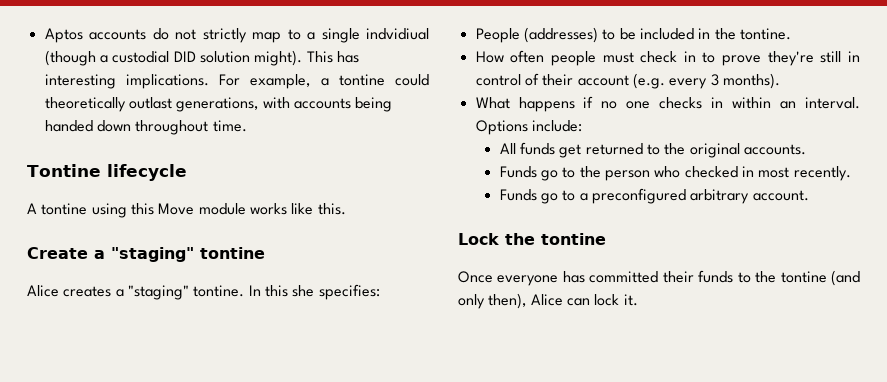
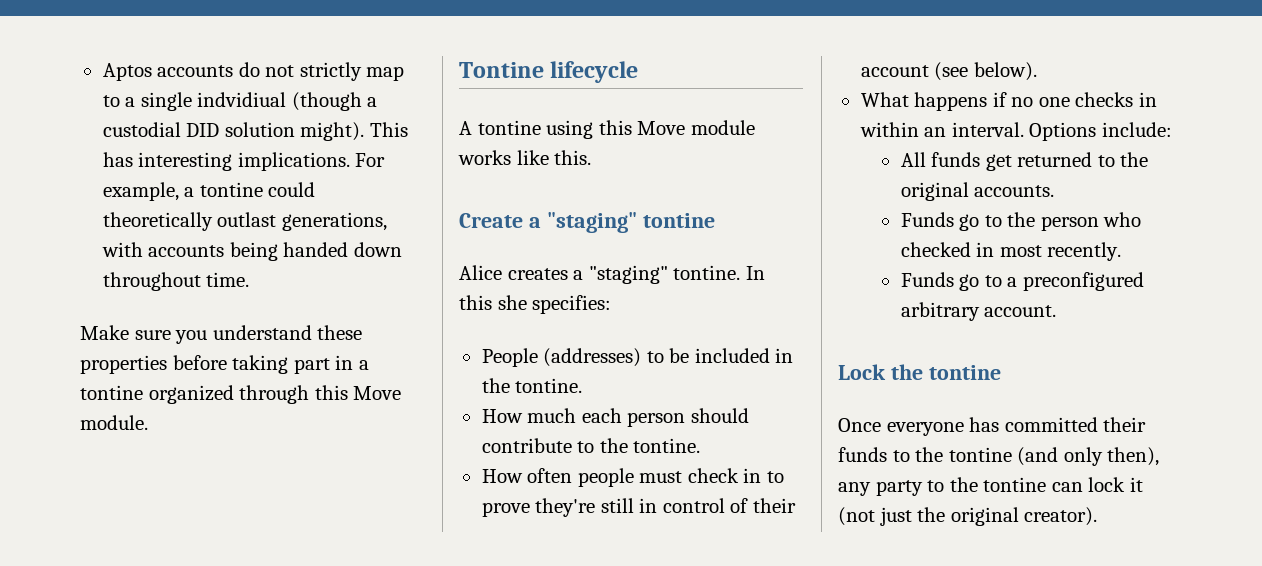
(247, 126) none -> [80,325,363,344] [80,355,369,374] [80,385,402,404] [80,415,148,430] // Make sure you understand these properties before taking part in a tontine organized through this Move module.
(791, 34) none -> [481,408,749,427] [481,438,701,453] // How much each person should contribute to the tontine.
[632,73,780,89] (e.g. every 3 months). -> [934,62,1037,81] (see below).
[530,294,638,306] Alice can lock it. -> [838,477,1143,496] [838,507,1098,526] any party to the tontine can lock it (not just the original creator).

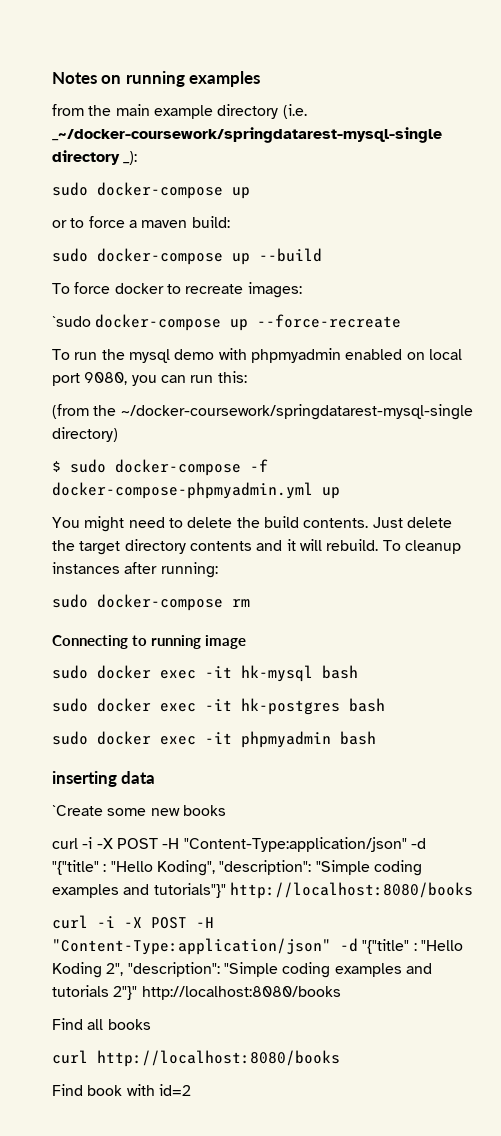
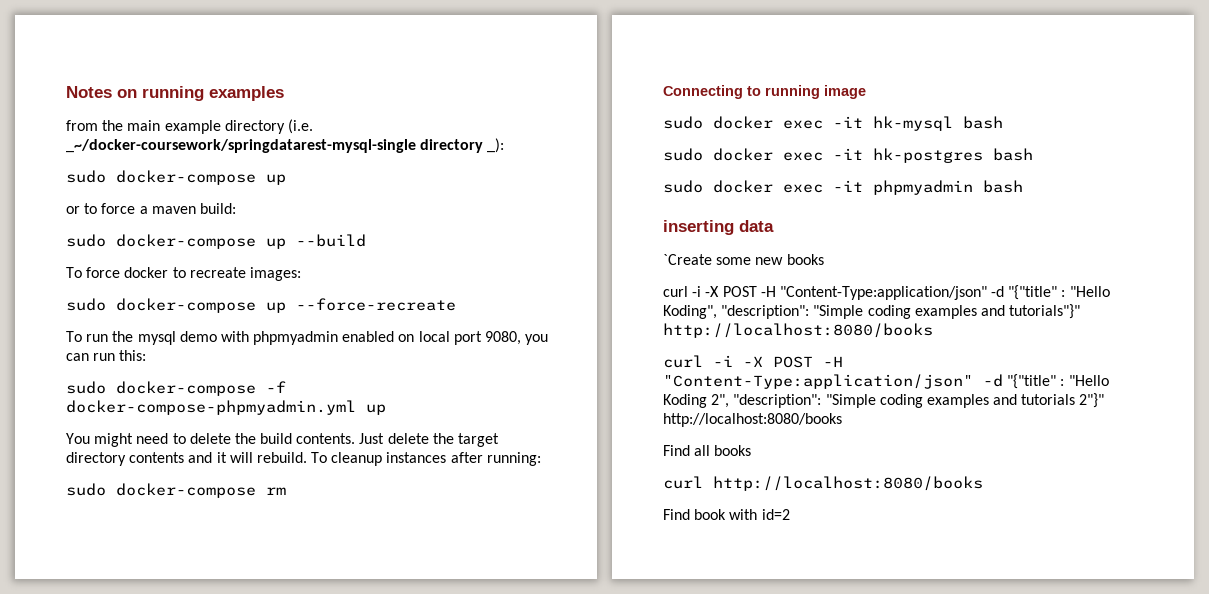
[52,316,91,327] `sudo -> [66,298,106,311] sudo
[52,404,473,420] [52,427,118,442] [52,461,61,472] (from the ~/docker-coursework/springdatarest-mysql-single directory) // $ -> (147, 355) none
· · · · ·
*Requirement*.
The copy you write out must match the entries word for word, minus their pictures.

*Solution to this exercise*.
(247, 126) none -> [80,325,363,344] [80,355,369,374] [80,385,402,404] [80,415,148,430] // Make sure you understand these properties before taking part in a tontine organized through this Move module.
(791, 34) none -> [481,408,749,427] [481,438,701,453] // How much each person should contribute to the tontine.
[632,73,780,89] (e.g. every 3 months). -> [934,62,1037,81] (see below).
[530,294,638,306] Alice can lock it. -> [838,477,1143,496] [838,507,1098,526] any party to the tontine can lock it (not just the original creator).

[52,316,91,327] `sudo -> [66,298,106,311] sudo
[52,404,473,420] [52,427,118,442] [52,461,61,472] (from the ~/docker-coursework/springdatarest-mysql-single directory) // $ -> (147, 355) none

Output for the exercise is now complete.